» **Brief**: Nothing in the entries may be dropped: restate them word for word.

» **Available data**:
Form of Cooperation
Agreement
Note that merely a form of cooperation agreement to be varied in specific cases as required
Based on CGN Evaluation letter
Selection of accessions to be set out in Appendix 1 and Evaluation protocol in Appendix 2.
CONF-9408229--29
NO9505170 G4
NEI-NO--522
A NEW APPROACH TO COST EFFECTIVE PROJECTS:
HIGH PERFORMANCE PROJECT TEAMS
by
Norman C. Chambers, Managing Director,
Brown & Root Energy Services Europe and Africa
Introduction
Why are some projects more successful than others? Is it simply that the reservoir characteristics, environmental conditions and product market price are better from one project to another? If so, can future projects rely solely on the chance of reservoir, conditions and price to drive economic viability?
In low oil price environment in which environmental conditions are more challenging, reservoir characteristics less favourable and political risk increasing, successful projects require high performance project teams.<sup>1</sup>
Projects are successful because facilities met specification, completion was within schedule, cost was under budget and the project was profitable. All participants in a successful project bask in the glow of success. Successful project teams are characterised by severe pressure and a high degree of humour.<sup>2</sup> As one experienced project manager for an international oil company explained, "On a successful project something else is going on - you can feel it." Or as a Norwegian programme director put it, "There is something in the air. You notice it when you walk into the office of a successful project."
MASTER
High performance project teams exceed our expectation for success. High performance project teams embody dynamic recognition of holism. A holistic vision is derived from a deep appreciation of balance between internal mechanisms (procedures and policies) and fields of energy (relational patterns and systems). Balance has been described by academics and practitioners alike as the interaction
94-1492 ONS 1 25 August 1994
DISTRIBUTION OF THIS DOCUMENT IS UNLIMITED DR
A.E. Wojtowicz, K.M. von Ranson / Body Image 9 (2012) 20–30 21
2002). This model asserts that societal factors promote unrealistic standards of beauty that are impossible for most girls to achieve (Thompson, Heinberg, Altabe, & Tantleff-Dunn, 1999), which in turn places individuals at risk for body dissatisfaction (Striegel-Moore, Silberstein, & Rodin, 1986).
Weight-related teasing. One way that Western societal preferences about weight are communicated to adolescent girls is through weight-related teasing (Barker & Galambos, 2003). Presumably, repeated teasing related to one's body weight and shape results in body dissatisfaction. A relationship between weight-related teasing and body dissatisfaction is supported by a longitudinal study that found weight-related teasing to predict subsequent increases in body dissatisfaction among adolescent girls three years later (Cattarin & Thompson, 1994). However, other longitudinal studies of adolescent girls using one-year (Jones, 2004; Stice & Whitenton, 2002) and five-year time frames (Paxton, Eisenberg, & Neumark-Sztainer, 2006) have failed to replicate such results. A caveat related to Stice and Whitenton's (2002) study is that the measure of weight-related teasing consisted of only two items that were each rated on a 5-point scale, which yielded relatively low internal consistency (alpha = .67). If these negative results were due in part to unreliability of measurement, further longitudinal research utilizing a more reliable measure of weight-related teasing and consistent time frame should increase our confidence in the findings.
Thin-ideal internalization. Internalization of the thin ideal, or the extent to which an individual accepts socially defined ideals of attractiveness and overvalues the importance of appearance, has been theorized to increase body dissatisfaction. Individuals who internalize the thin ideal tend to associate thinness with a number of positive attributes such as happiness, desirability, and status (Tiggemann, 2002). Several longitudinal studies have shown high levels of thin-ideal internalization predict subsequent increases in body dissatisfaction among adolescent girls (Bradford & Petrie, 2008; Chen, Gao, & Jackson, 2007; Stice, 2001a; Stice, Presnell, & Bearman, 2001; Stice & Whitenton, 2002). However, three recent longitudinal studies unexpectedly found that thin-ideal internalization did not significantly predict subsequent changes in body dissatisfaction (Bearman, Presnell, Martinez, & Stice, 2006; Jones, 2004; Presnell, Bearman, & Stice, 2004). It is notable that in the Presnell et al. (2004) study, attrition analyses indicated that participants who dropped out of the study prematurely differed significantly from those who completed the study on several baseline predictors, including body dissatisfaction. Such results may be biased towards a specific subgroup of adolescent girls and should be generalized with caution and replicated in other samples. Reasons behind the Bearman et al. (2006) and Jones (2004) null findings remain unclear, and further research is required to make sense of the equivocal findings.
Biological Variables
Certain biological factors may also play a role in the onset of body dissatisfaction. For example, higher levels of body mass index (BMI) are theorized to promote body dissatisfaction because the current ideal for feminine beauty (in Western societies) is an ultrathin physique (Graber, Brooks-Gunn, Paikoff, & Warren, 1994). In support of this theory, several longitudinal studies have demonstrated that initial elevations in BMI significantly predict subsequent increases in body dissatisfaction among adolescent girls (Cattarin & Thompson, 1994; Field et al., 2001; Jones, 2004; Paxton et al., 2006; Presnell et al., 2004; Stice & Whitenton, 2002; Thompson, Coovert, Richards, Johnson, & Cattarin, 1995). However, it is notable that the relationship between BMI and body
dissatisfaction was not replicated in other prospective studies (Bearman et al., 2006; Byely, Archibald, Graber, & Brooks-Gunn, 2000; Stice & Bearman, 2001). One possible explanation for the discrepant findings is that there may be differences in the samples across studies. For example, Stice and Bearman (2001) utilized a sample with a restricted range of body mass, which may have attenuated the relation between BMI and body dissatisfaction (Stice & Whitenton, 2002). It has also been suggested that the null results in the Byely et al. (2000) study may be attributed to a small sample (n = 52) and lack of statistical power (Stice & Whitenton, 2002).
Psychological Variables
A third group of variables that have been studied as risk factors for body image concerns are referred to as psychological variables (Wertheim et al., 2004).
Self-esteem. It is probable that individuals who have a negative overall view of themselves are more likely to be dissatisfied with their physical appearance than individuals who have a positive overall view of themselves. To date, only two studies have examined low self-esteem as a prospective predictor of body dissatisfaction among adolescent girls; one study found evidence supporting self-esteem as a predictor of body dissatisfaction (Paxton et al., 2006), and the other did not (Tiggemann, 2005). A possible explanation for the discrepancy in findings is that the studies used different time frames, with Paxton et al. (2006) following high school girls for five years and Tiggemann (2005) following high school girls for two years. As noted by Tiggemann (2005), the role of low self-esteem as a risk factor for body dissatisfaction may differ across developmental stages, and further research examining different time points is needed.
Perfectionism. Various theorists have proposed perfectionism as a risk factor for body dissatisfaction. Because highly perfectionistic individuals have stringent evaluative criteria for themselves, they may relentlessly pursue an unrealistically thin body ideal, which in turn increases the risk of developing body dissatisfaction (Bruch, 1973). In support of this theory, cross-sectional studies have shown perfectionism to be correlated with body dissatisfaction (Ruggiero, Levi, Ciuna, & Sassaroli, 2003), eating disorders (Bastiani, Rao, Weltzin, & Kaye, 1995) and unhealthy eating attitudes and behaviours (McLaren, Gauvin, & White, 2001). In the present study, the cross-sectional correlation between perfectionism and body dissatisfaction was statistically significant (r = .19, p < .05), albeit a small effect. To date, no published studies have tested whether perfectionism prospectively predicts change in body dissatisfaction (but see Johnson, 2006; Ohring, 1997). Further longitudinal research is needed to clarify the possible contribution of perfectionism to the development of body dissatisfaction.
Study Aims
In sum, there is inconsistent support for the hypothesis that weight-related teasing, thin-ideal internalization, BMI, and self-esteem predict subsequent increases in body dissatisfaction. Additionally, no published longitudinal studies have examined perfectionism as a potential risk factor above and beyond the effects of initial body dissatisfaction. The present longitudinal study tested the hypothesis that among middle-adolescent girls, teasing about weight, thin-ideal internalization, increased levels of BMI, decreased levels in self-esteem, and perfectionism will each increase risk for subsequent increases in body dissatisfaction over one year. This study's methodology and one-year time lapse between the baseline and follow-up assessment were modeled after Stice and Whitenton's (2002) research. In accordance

» **Solution for this exercise**:
Form of Cooperation
Agreement
Note that merely a form of cooperation agreement to be varied in specific cases as required
Based on CGN Evaluation letter
Selection of accessions to be set out in Appendix 1 and Evaluation protocol in Appendix 2.
CONF-9408229--29
NO9505170 G4
NEI-NO--522
A NEW APPROACH TO COST EFFECTIVE PROJECTS:
HIGH PERFORMANCE PROJECT TEAMS
by
Norman C. Chambers, Managing Director,
Brown & Root Energy Services Europe and Africa
Introduction
Why are some projects more successful than others? Is it simply that the reservoir characteristics, environmental conditions and product market price are better from one project to another? If so, can future projects rely solely on the chance of reservoir, conditions and price to drive economic viability?
In low oil price environment in which environmental conditions are more challenging, reservoir characteristics less favourable and political risk increasing, successful projects require high performance project teams.<sup>1</sup>
Projects are successful because facilities met specification, completion was within schedule, cost was under budget and the project was profitable. All participants in a successful project bask in the glow of success. Successful project teams are characterised by severe pressure and a high degree of humour.<sup>2</sup> As one experienced project manager for an international oil company explained, "On a successful project something else is going on - you can feel it." Or as a Norwegian programme director put it, "There is something in the air. You notice it when you walk into the office of a successful project."
MASTER
High performance project teams exceed our expectation for success. High performance project teams embody dynamic recognition of holism. A holistic vision is derived from a deep appreciation of balance between internal mechanisms (procedures and policies) and fields of energy (relational patterns and systems). Balance has been described by academics and practitioners alike as the interaction
94-1492 ONS 1 25 August 1994
DISTRIBUTION OF THIS DOCUMENT IS UNLIMITED DR
A.E. Wojtowicz, K.M. von Ranson / Body Image 9 (2012) 20–30 21
2002). This model asserts that societal factors promote unrealistic standards of beauty that are impossible for most girls to achieve (Thompson, Heinberg, Altabe, & Tantleff-Dunn, 1999), which in turn places individuals at risk for body dissatisfaction (Striegel-Moore, Silberstein, & Rodin, 1986).
Weight-related teasing. One way that Western societal preferences about weight are communicated to adolescent girls is through weight-related teasing (Barker & Galambos, 2003). Presumably, repeated teasing related to one's body weight and shape results in body dissatisfaction. A relationship between weight-related teasing and body dissatisfaction is supported by a longitudinal study that found weight-related teasing to predict subsequent increases in body dissatisfaction among adolescent girls three years later (Cattarin & Thompson, 1994). However, other longitudinal studies of adolescent girls using one-year (Jones, 2004; Stice & Whitenton, 2002) and five-year time frames (Paxton, Eisenberg, & Neumark-Sztainer, 2006) have failed to replicate such results. A caveat related to Stice and Whitenton's (2002) study is that the measure of weight-related teasing consisted of only two items that were each rated on a 5-point scale, which yielded relatively low internal consistency (alpha = .67). If these negative results were due in part to unreliability of measurement, further longitudinal research utilizing a more reliable measure of weight-related teasing and consistent time frame should increase our confidence in the findings.
Thin-ideal internalization. Internalization of the thin ideal, or the extent to which an individual accepts socially defined ideals of attractiveness and overvalues the importance of appearance, has been theorized to increase body dissatisfaction. Individuals who internalize the thin ideal tend to associate thinness with a number of positive attributes such as happiness, desirability, and status (Tiggemann, 2002). Several longitudinal studies have shown high levels of thin-ideal internalization predict subsequent increases in body dissatisfaction among adolescent girls (Bradford & Petrie, 2008; Chen, Gao, & Jackson, 2007; Stice, 2001a; Stice, Presnell, & Bearman, 2001; Stice & Whitenton, 2002). However, three recent longitudinal studies unexpectedly found that thin-ideal internalization did not significantly predict subsequent changes in body dissatisfaction (Bearman, Presnell, Martinez, & Stice, 2006; Jones, 2004; Presnell, Bearman, & Stice, 2004). It is notable that in the Presnell et al. (2004) study, attrition analyses indicated that participants who dropped out of the study prematurely differed significantly from those who completed the study on several baseline predictors, including body dissatisfaction. Such results may be biased towards a specific subgroup of adolescent girls and should be generalized with caution and replicated in other samples. Reasons behind the Bearman et al. (2006) and Jones (2004) null findings remain unclear, and further research is required to make sense of the equivocal findings.
Biological Variables
Certain biological factors may also play a role in the onset of body dissatisfaction. For example, higher levels of body mass index (BMI) are theorized to promote body dissatisfaction because the current ideal for feminine beauty (in Western societies) is an ultrathin physique (Graber, Brooks-Gunn, Paikoff, & Warren, 1994). In support of this theory, several longitudinal studies have demonstrated that initial elevations in BMI significantly predict subsequent increases in body dissatisfaction among adolescent girls (Cattarin & Thompson, 1994; Field et al., 2001; Jones, 2004; Paxton et al., 2006; Presnell et al., 2004; Stice & Whitenton, 2002; Thompson, Coovert, Richards, Johnson, & Cattarin, 1995). However, it is notable that the relationship between BMI and body
dissatisfaction was not replicated in other prospective studies (Bearman et al., 2006; Byely, Archibald, Graber, & Brooks-Gunn, 2000; Stice & Bearman, 2001). One possible explanation for the discrepant findings is that there may be differences in the samples across studies. For example, Stice and Bearman (2001) utilized a sample with a restricted range of body mass, which may have attenuated the relation between BMI and body dissatisfaction (Stice & Whitenton, 2002). It has also been suggested that the null results in the Byely et al. (2000) study may be attributed to a small sample (n = 52) and lack of statistical power (Stice & Whitenton, 2002).
Psychological Variables
A third group of variables that have been studied as risk factors for body image concerns are referred to as psychological variables (Wertheim et al., 2004).
Self-esteem. It is probable that individuals who have a negative overall view of themselves are more likely to be dissatisfied with their physical appearance than individuals who have a positive overall view of themselves. To date, only two studies have examined low self-esteem as a prospective predictor of body dissatisfaction among adolescent girls; one study found evidence supporting self-esteem as a predictor of body dissatisfaction (Paxton et al., 2006), and the other did not (Tiggemann, 2005). A possible explanation for the discrepancy in findings is that the studies used different time frames, with Paxton et al. (2006) following high school girls for five years and Tiggemann (2005) following high school girls for two years. As noted by Tiggemann (2005), the role of low self-esteem as a risk factor for body dissatisfaction may differ across developmental stages, and further research examining different time points is needed.
Perfectionism. Various theorists have proposed perfectionism as a risk factor for body dissatisfaction. Because highly perfectionistic individuals have stringent evaluative criteria for themselves, they may relentlessly pursue an unrealistically thin body ideal, which in turn increases the risk of developing body dissatisfaction (Bruch, 1973). In support of this theory, cross-sectional studies have shown perfectionism to be correlated with body dissatisfaction (Ruggiero, Levi, Ciuna, & Sassaroli, 2003), eating disorders (Bastiani, Rao, Weltzin, & Kaye, 1995) and unhealthy eating attitudes and behaviours (McLaren, Gauvin, & White, 2001). In the present study, the cross-sectional correlation between perfectionism and body dissatisfaction was statistically significant (r = .19, p < .05), albeit a small effect. To date, no published studies have tested whether perfectionism prospectively predicts change in body dissatisfaction (but see Johnson, 2006; Ohring, 1997). Further longitudinal research is needed to clarify the possible contribution of perfectionism to the development of body dissatisfaction.
Study Aims
In sum, there is inconsistent support for the hypothesis that weight-related teasing, thin-ideal internalization, BMI, and self-esteem predict subsequent increases in body dissatisfaction. Additionally, no published longitudinal studies have examined perfectionism as a potential risk factor above and beyond the effects of initial body dissatisfaction. The present longitudinal study tested the hypothesis that among middle-adolescent girls, teasing about weight, thin-ideal internalization, increased levels of BMI, decreased levels in self-esteem, and perfectionism will each increase risk for subsequent increases in body dissatisfaction over one year. This study's methodology and one-year time lapse between the baseline and follow-up assessment were modeled after Stice and Whitenton's (2002) research. In accordance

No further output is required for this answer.